__Source material__:

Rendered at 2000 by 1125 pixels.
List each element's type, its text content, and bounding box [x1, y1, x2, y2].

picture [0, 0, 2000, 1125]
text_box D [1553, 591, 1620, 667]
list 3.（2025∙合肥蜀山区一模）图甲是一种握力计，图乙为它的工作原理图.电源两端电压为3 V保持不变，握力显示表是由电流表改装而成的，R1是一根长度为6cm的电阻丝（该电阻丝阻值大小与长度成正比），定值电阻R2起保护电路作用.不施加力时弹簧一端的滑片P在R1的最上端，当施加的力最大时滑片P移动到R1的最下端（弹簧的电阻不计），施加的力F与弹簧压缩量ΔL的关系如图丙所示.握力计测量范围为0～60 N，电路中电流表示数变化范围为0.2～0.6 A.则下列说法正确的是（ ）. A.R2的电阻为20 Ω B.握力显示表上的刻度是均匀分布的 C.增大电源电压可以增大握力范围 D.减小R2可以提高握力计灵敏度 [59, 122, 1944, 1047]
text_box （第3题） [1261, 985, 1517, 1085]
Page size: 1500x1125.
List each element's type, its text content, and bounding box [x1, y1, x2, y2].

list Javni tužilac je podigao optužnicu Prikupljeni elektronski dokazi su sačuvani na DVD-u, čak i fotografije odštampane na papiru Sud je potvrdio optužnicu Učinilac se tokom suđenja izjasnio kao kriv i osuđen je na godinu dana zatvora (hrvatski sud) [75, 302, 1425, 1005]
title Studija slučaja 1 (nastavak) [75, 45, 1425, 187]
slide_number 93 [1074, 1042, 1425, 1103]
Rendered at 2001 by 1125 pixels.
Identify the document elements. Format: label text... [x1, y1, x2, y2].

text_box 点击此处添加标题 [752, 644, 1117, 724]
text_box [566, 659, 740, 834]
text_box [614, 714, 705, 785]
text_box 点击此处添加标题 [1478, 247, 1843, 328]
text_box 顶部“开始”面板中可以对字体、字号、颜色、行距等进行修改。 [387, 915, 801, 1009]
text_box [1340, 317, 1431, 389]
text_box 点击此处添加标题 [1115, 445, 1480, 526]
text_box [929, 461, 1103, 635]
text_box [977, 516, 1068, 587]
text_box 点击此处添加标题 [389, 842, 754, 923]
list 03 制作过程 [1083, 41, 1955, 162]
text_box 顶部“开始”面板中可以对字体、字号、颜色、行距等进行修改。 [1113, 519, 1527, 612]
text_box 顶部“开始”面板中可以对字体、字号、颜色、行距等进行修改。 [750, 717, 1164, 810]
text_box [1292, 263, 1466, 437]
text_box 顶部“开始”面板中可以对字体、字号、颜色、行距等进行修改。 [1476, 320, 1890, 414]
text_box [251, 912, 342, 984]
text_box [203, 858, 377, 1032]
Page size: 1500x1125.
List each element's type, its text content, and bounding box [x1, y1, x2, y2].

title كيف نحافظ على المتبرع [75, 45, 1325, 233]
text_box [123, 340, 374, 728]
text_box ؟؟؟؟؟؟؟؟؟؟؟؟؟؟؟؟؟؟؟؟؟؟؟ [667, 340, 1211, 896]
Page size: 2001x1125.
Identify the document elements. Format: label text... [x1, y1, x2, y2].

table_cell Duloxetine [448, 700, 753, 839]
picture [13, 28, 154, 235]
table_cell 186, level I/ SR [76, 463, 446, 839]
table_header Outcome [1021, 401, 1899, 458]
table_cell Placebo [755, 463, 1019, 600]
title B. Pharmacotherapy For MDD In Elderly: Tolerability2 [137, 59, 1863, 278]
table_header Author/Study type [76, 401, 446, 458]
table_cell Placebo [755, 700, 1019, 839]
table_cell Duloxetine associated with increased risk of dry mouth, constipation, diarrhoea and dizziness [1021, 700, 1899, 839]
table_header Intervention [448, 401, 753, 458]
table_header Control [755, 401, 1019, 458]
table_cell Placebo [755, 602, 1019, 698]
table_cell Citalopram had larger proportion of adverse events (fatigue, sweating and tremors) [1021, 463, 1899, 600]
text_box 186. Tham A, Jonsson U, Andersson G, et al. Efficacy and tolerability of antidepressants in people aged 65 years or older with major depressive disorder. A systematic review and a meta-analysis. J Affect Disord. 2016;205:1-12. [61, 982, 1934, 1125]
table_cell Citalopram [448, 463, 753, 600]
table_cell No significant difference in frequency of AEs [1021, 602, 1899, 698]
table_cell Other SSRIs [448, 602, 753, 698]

__What to do__: Look through the material above. Copy each line where the word "Rendered" appears.

__Result of the task__:
Rendered at 2000 by 1125 pixels.
Rendered at 2001 by 1125 pixels.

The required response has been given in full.